* [EXERCISE INSTRUCTIONS]
Once you reach the line that holds "[39,400,168,413] [39,420,83,431] Published" in the listing below, output it and every line after it through the line that holds "[39,434,125,446] 3.3.3-armhf, ->", word for word.

* [RECORDS FOR THE EXERCISE]
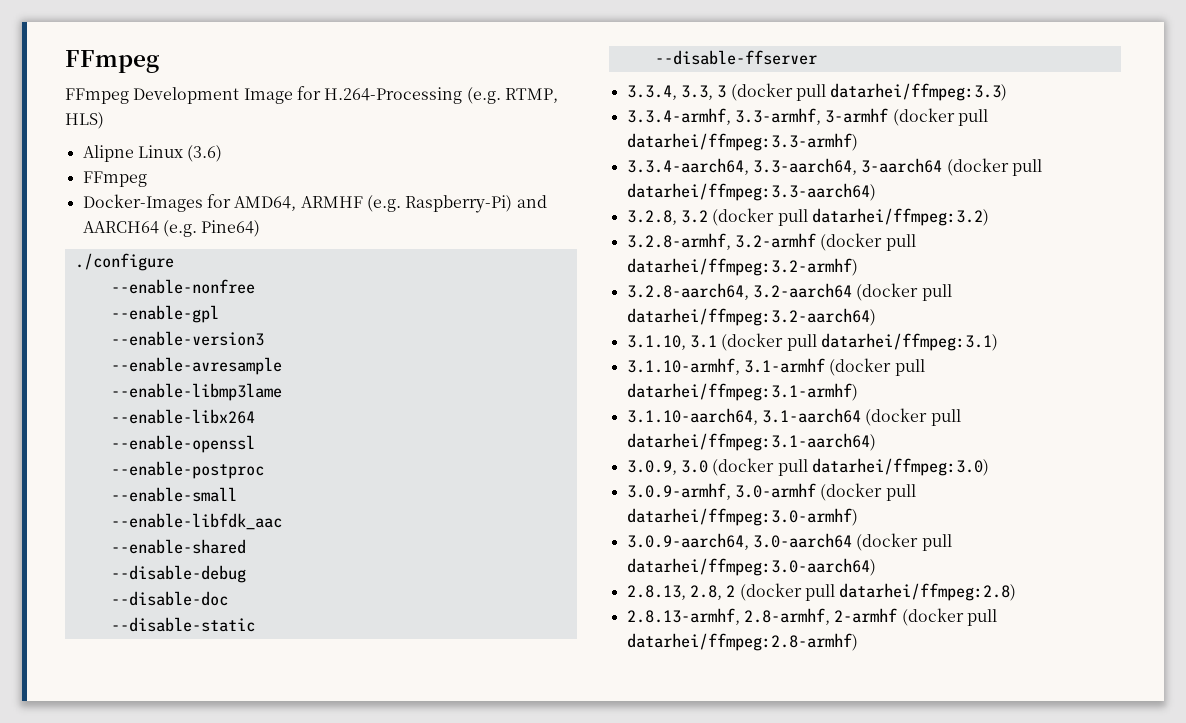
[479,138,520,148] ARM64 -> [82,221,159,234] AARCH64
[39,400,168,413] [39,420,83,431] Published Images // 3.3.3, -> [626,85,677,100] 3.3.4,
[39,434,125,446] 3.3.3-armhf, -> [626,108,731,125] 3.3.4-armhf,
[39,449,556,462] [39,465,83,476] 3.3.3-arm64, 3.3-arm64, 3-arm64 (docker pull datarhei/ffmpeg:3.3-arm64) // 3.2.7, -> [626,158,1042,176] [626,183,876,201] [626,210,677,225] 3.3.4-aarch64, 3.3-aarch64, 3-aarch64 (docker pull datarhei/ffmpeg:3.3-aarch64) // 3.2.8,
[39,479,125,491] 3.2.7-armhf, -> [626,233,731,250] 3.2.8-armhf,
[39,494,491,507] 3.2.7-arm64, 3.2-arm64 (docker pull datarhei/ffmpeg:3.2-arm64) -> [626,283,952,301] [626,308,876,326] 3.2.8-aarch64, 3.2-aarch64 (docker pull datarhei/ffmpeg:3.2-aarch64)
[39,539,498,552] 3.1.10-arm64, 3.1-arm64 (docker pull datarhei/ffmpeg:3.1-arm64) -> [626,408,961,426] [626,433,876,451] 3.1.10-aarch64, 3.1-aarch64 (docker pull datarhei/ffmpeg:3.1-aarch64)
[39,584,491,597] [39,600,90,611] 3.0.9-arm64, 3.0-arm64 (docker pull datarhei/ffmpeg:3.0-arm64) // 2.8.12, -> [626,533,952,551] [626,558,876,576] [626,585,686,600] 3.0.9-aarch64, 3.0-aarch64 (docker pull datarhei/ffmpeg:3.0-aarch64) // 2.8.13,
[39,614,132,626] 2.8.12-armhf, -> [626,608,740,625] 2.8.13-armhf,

* [THE ANSWER]
[39,400,168,413] [39,420,83,431] Published Images // 3.3.3, -> [626,85,677,100] 3.3.4,
[39,434,125,446] 3.3.3-armhf, -> [626,108,731,125] 3.3.4-armhf,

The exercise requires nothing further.